It was You who drove back the sea with Your might, who smashed the heads of the monsters in the waters. (74:13)
In the first Genesis creation story, the universe at the first moment of creation was tohu vavohu, unformed chaos. The enterprise of creation consists of taming or beating back or organizing the chaos. Anything that behaves in unpredictable or dangerous ways, such as a large body of water or a wild sea creature, is a remnant of the unrestrained chaos.

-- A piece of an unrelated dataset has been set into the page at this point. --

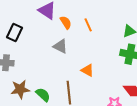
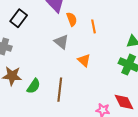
orange triangle: (87, 70) -> (84, 60), moved
green semicircle: (43, 95) -> (34, 86), turned 70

We know from our attempts to clean a house with children or organize our workflow at our job that factors beyond our control (children messing up as we’re cleaning, for example) constantly introduce chaos back into the system. In physics, this is known as entropy, the natural tendency of things to decline into disorder.
No matter how carefully we might plan our day, a customer whose order gets lost by the delivery service, a coworker who doesn’t do his part of the presentation, a supervisor who scheduled a meeting and forgot to send us the notice, reintroduces chaos into a system that we thought had been thoroughly organized.
It is worth remembering that although God drove back the chaos, or perhaps more properly stated organized the chaos, to create the universe, that there is still chaos left in our world. So when we find ourselves in the midst of suffering or disorder, we might remember that it is our opportunity to join with God in driving back the sea of chaos and smashing the monsters of suffering.